Instructions for the task :: Each line from the one containing "Contact we have" through the end of the data must be retyped exactly, and no other line.
(Supplied records Opens)
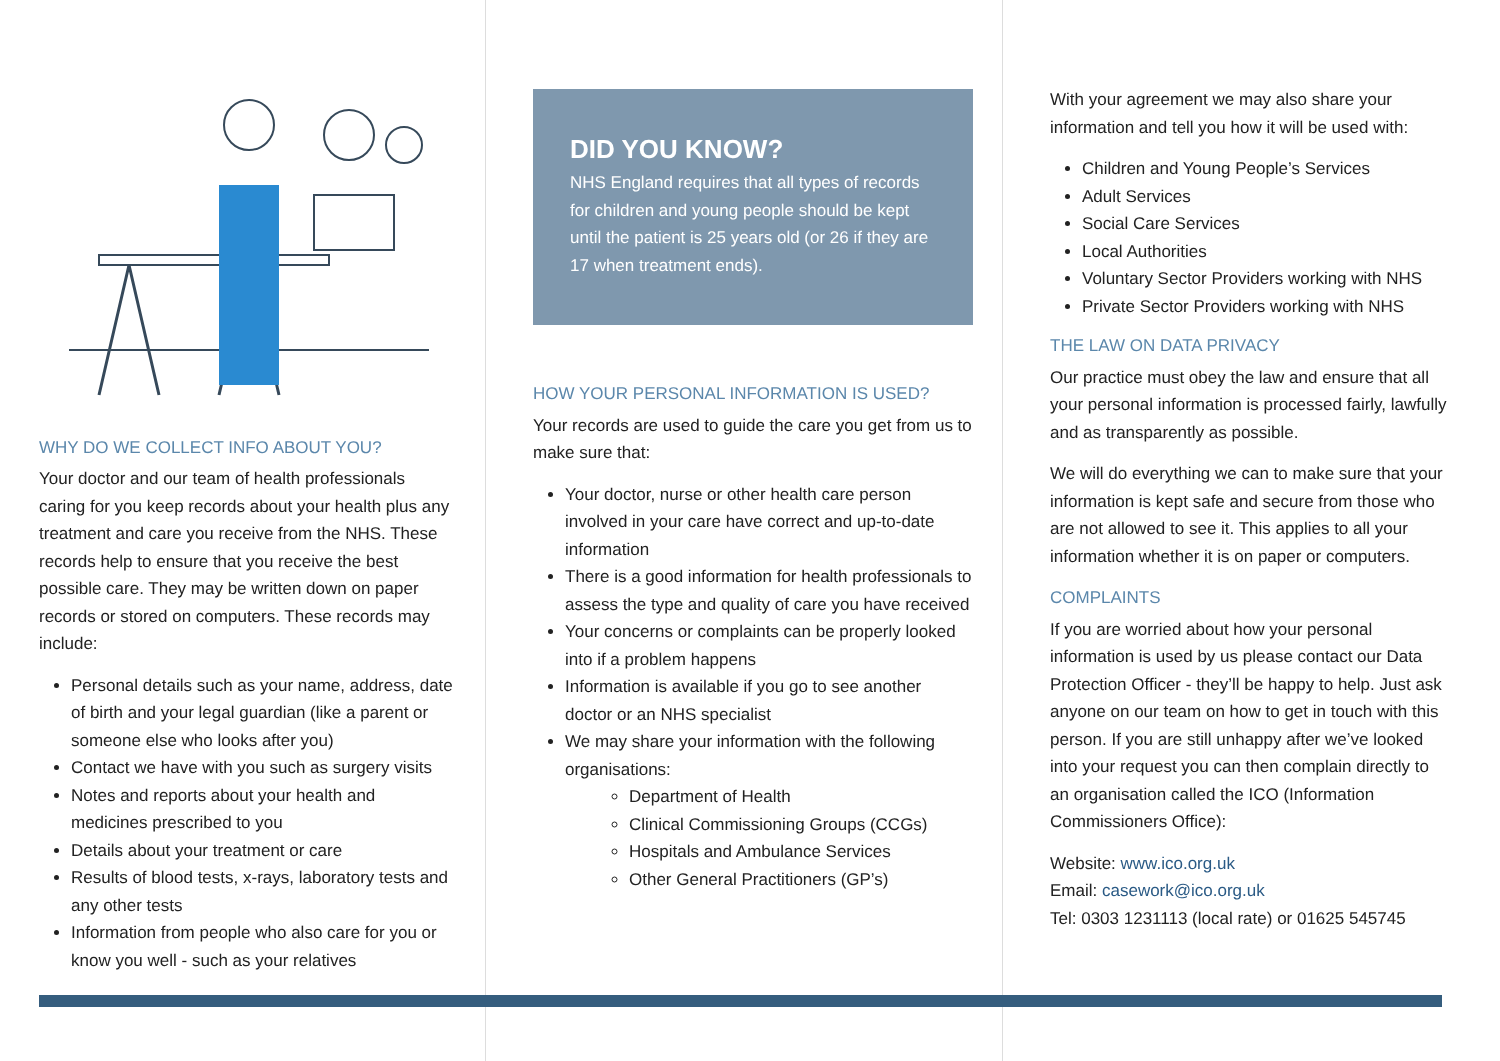WHY DO WE COLLECT INFO ABOUT YOU?
Your doctor and our team of health professionals caring for you keep records about your health plus any treatment and care you receive from the NHS. These records help to ensure that you receive the best possible care. They may be written down on paper records or stored on computers. These records may include:
Personal details such as your name, address, date of birth and your legal guardian (like a parent or someone else who looks after you)
Contact we have with you such as surgery visits
Notes and reports about your health and medicines prescribed to you
Details about your treatment or care
Results of blood tests, x-rays, laboratory tests and any other tests
Information from people who also care for you or know you well - such as your relatives
DID YOU KNOW?
NHS England requires that all types of records for children and young people should be kept until the patient is 25 years old (or 26 if they are 17 when treatment ends).
HOW YOUR PERSONAL INFORMATION IS USED?
Your records are used to guide the care you get from us to make sure that:
Your doctor, nurse or other health care person involved in your care have correct and up-to-date information
There is a good information for health professionals to assess the type and quality of care you have received
Your concerns or complaints can be properly looked into if a problem happens
Information is available if you go to see another doctor or an NHS specialist
We may share your information with the following organisations:
Department of Health
Clinical Commissioning Groups (CCGs)
Hospitals and Ambulance Services
Other General Practitioners (GP’s)
With your agreement we may also share your information and tell you how it will be used with:
Children and Young People’s Services
Adult Services
Social Care Services
Local Authorities
Voluntary Sector Providers working with NHS
Private Sector Providers working with NHS
THE LAW ON DATA PRIVACY
Our practice must obey the law and ensure that all your personal information is processed fairly, lawfully and as transparently as possible.
We will do everything we can to make sure that your information is kept safe and secure from those who are not allowed to see it. This applies to all your information whether it is on paper or computers.
COMPLAINTS
If you are worried about how your personal information is used by us please contact our Data Protection Officer - they’ll be happy to help. Just ask anyone on our team on how to get in touch with this person. If you are still unhappy after we’ve looked into your request you can then complain directly to an organisation called the ICO (Information Commissioners Office):
Website: www.ico.org.uk
Email: casework@ico.org.uk
Tel: 0303 1231113 (local rate) or 01625 545745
(Supplied records Closes)
The answer ::
Contact we have with you such as surgery visits
Notes and reports about your health and medicines prescribed to you
Details about your treatment or care
Results of blood tests, x-rays, laboratory tests and any other tests
Information from people who also care for you or know you well - such as your relatives
DID YOU KNOW?
NHS England requires that all types of records for children and young people should be kept until the patient is 25 years old (or 26 if they are 17 when treatment ends).
HOW YOUR PERSONAL INFORMATION IS USED?
Your records are used to guide the care you get from us to make sure that:
Your doctor, nurse or other health care person involved in your care have correct and up-to-date information
There is a good information for health professionals to assess the type and quality of care you have received
Your concerns or complaints can be properly looked into if a problem happens
Information is available if you go to see another doctor or an NHS specialist
We may share your information with the following organisations:
Department of Health
Clinical Commissioning Groups (CCGs)
Hospitals and Ambulance Services
Other General Practitioners (GP’s)
With your agreement we may also share your information and tell you how it will be used with:
Children and Young People’s Services
Adult Services
Social Care Services
Local Authorities
Voluntary Sector Providers working with NHS
Private Sector Providers working with NHS
THE LAW ON DATA PRIVACY
Our practice must obey the law and ensure that all your personal information is processed fairly, lawfully and as transparently as possible.
We will do everything we can to make sure that your information is kept safe and secure from those who are not allowed to see it. This applies to all your information whether it is on paper or computers.
COMPLAINTS
If you are worried about how your personal information is used by us please contact our Data Protection Officer - they’ll be happy to help. Just ask anyone on our team on how to get in touch with this person. If you are still unhappy after we’ve looked into your request you can then complain directly to an organisation called the ICO (Information Commissioners Office):
Website: www.ico.org.uk
Email: casework@ico.org.uk
Tel: 0303 1231113 (local rate) or 01625 545745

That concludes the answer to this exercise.